- Born: October 24, 1961
- Education: University at Albany, State University of New York
- Scientific career
- Workplaces: Rensselaer Polytechnic Institute
- Thesis: A particle accelerator based study of major and trace element diffusion in minerals (1990)

= Daniele Cherniak =

Geochemist

Daniele Cherniak is an American geochemist known for her work on using particle beams for geochemical analysis on small scales. She was elected a fellow of the American Geophysical Union in 2021.

== Education and career ==
Cherniak grew up in Cohoes, New York and went to Keveny Memorial Academy. In 1983, Cherniak received her undergraduate degree from Union College and went on to earn her Ph.D. in physics at the University at Albany, SUNY in 1990. As of 2021, she is a research professor at Rensselaer Polytechnic Institute and works at the Ion Beam Lab at the University at Albany.

== Research ==
Cherniak is known for her research on rock-forming minerals, specifically on atomic diffusion in these minerals. She established the use of ion implantation to place lead into minerals followed by the use of Rutherford backscattering spectrometry to obtain diffusion profiles, which she first applied to measurements in apatite and zircon, and has subsequently applied to other minerals. She has also examined the diffusion of rare-earth elements, tetravalent cations, and oxygen into zircon. Her work on argon showed that the degassing of Earth is slower than expected. Much of her work is collaborative projects with E. Bruce Watson. In 2020, she began a project working with scientists Union College on a study of radioactive decay which will improve both disposal of nuclear waste and increase precision of dating material that is billions of years old.

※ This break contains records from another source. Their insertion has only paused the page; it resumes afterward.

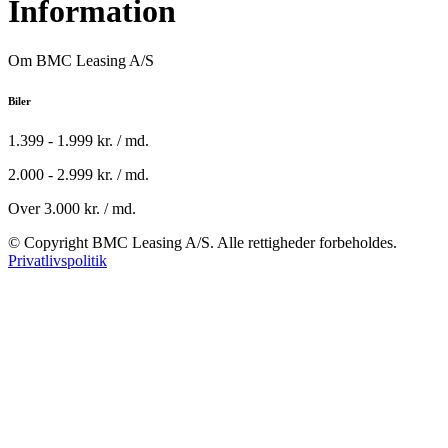
Information
Om BMC Leasing A/S
Biler
1.399 - 1.999 kr. / md.
2.000 - 2.999 kr. / md.
Over 3.000 kr. / md.
© Copyright BMC Leasing A/S. Alle rettigheder forbeholdes.
Privatlivspolitik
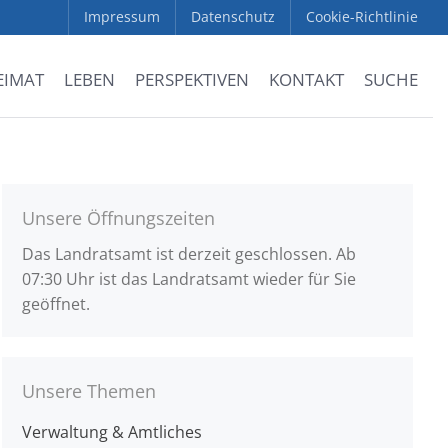
Impressum
Datenschutz
Cookie-Richtlinie
EIMAT
LEBEN
PERSPEKTIVEN
KONTAKT
SUCHE
Unsere Öffnungszeiten
Das Landratsamt ist derzeit geschlossen. Ab
07:30 Uhr ist das Landratsamt wieder für Sie
geöffnet.
Unsere Themen
Verwaltung & Amtliches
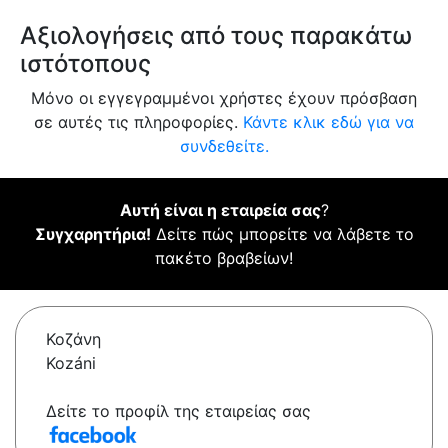
Αξιολογήσεις από τους παρακάτω
ιστότοπους
Μόνο οι εγγεγραμμένοι χρήστες έχουν πρόσβαση
σε αυτές τις πληροφορίες.
Κάντε κλικ εδώ για να
συνδεθείτε.
Αυτή είναι η εταιρεία σας
?
Συγχαρητήρια!
Δείτε πώς μπορείτε να λάβετε το
πακέτο βραβείων!
Κοζάνη
Kozáni
Δείτε το προφίλ της εταιρείας σας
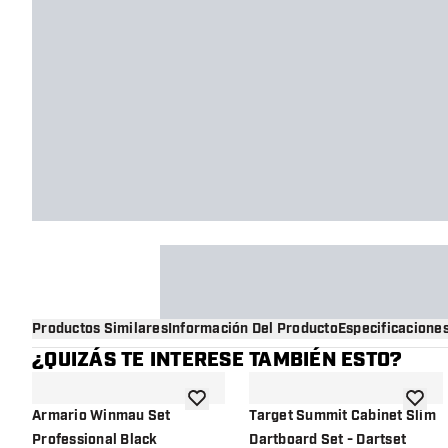
Productos Similares
Información Del Producto
Especificacione
¿QUIZÁS TE INTERESE TAMBIÉN ESTO?
añadir a la lista de deseos
añadir 
Armario Winmau Set
Target Summit Cabinet Slim
Professional Black
Dartboard Set - Dartset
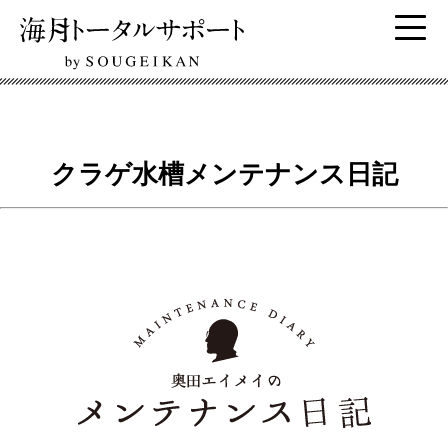
クラゲ水槽メンテナンス日記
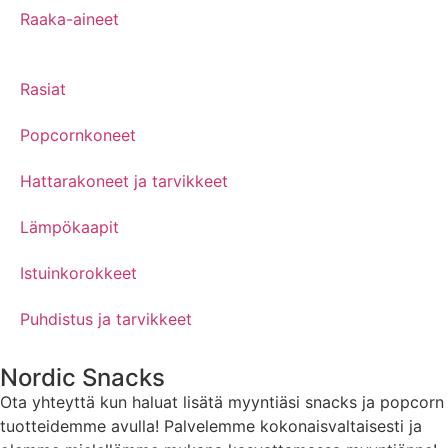
Raaka-aineet
Rasiat
Popcornkoneet
Hattarakoneet ja tarvikkeet
Lämpökaapit
Istuinkorokkeet
Puhdistus ja tarvikkeet
Nordic Snacks
Ota yhteyttä kun haluat lisätä myyntiäsi snacks ja popcorn
tuotteidemme avulla! Palvelemme kokonaisvaltaisesti ja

== Selected publications ==

- Cherniak, Daniele J. (1994). "A study of strontium diffusion in plagioclase using Rutherford backscattering spectroscopy"
- Cherniak, D. J. (1997). "Diffusion of tetravalent cations in zircon"
- Hanchar, John M. (2001). "Rare earth elements in synthetic zircon: Part 1. Synthesis, and rare earth element and phosphorus doping"
- Cherniak, D.J (2001). "Pb diffusion in zircon"
- Cherniak, Daniele J. (2003). "Diffusion in Zircon"

== Awards and honors ==

- Fellow, Geochemical Society (2010)
- Fellow, American Geophysical Union (2021)
- Walt Westman Award, National Organization of Gay and Lesbian Scientists and Technical Professionals (2021)

== Personal life ==
Cherniak started running cross country while in high school and continued to run while at Union College. Cherniak runs in ultramarathons and has earned team bronze medals in 1998 and 2000 in the IAU 100 km World Championships. Her local running club, Hudson Mohawk Road Runners Club, elected her to their hall of fame for her running accomplishments, the first woman to receive this honor.

Cherniak also volunteers for the Spindle City Historic Society in Cohoes, New York and has been recognized for her work in historic preservation in the area, especially in the restoration of parts of the Erie Canal.